Confection de masques textiles : Armor-Lux continue, les autres fabricants arrêtent

Alors que l'Union des industries textiles déplore des stocks difficiles à écouler et des masques produits en surnombre, Armor-Lux ne va pas cesser sa production de masque en tissu. Explications

Les couturières d'Armor-Lux contribuent à la fabrication de masques
Les couturières d'Armor-Lux contribuent à la fabrication de masques © PHOTOPQR/LE TELEGRAMME/MAXPPP

Au plus fort de la crise sanitaire, la filière textile française avait adapté ses lignes de production pour fabriquer des masques textile. Mais aujourd'hui, ses représentants expliquent que ces masques "Made in France" ne trouvent plus preneurs. Les fabricants se retrouvent avec des stocks difficiles à écouler comme l'expliquent nos confrères de la presse écrite

A contre-courant dans cette situation, le finistérien Armor-Lux. L'entreprise basée à Quimper continuera à faire coudre des masques en textile. "Nous allons encore en produire pendant 10 jours pour honorer nos commandes" explique son président, Jean-Guy Le Floch, contacté par téléphone. 

Avec plus de 300 000 masques fabriqués par semaine au plus fort de la crise, l'entreprise a produit uniquement sur commande. Ce qui explique qu'elle n'ait aujourd'hui, aucun surplus à écouler. "Dès le lendemain du confinement, tous nos salariés ont accepté de revenir travailler et de participer à l'effort sanitaire. On a géré cette réorientation de la production avec beaucoup de précaution et surtout, rapidement" ajoute le président d'Armor-Lux. 


Pas de chômage partiel et le maintien du moral des salariés


Si certains fabricants semblent un peu amers de ce retournement de situation, Jean-Guy Le Floch reconnaît que l'adaptabilité des lignes de production des usines a permis d'éviter à l'entreprise de mettre ses salariés au chômage partiel. Et "aux employés de garder le moral et de voir que l'entreprise pouvait jouer un rôle dans la crise.
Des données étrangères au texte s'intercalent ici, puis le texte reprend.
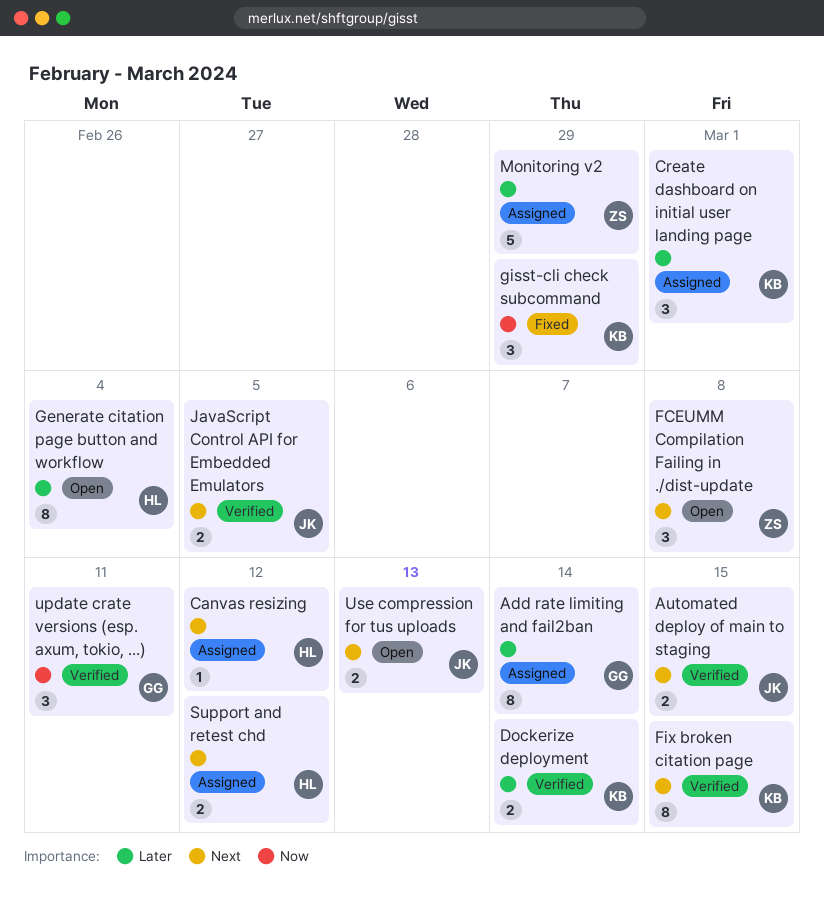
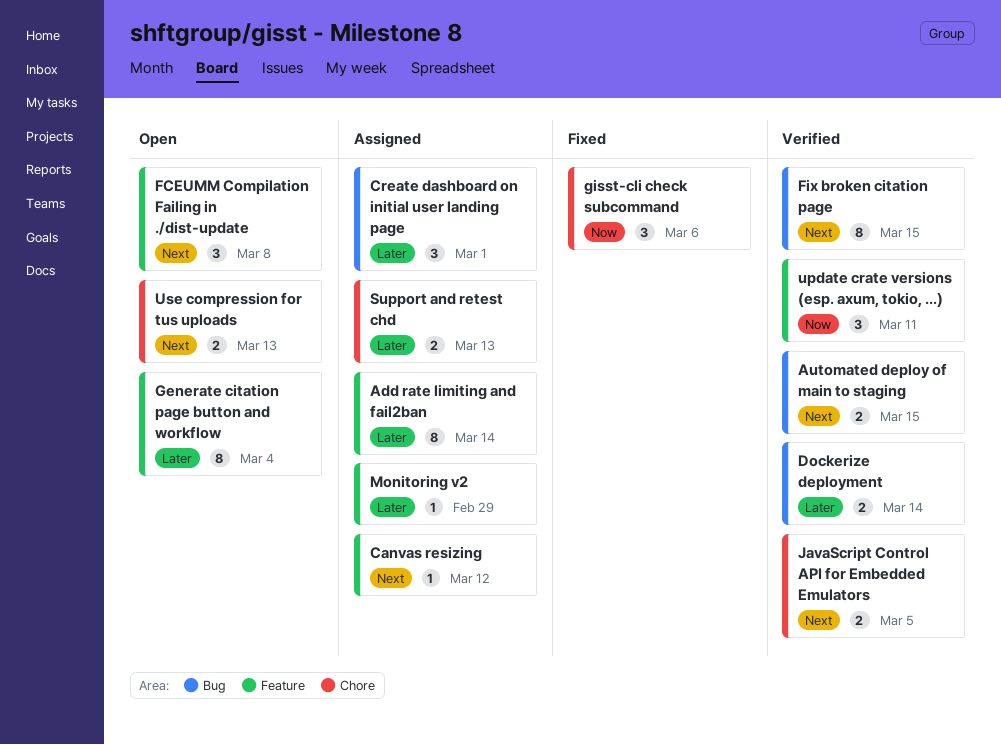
gisst-cli check subcommand, due: Feb 29 -> Mar 6
Monitoring v2, estimate: 5 -> 1
Support and retest chd, priority: Next -> Later
Support and retest chd, due: Mar 12 -> Mar 13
Pour les finances, ça a permis d'éviter de tomber dans le catastrophisme."

Depuis quelques temps, les usines finistériennes reprennent leur activité de confection de pulls et marinières. Même si celle-ci constituera la majorité de la production, Jean-Guy Le Floch ne ferme pas la porte à la filière masque. "On fabriquera peut-être des petites quantités en fonction du marché, qui va peut-être se retourner vers des masques un peu plus mode. Ils vont devenir autre chose que des produits sanitaires indispensables."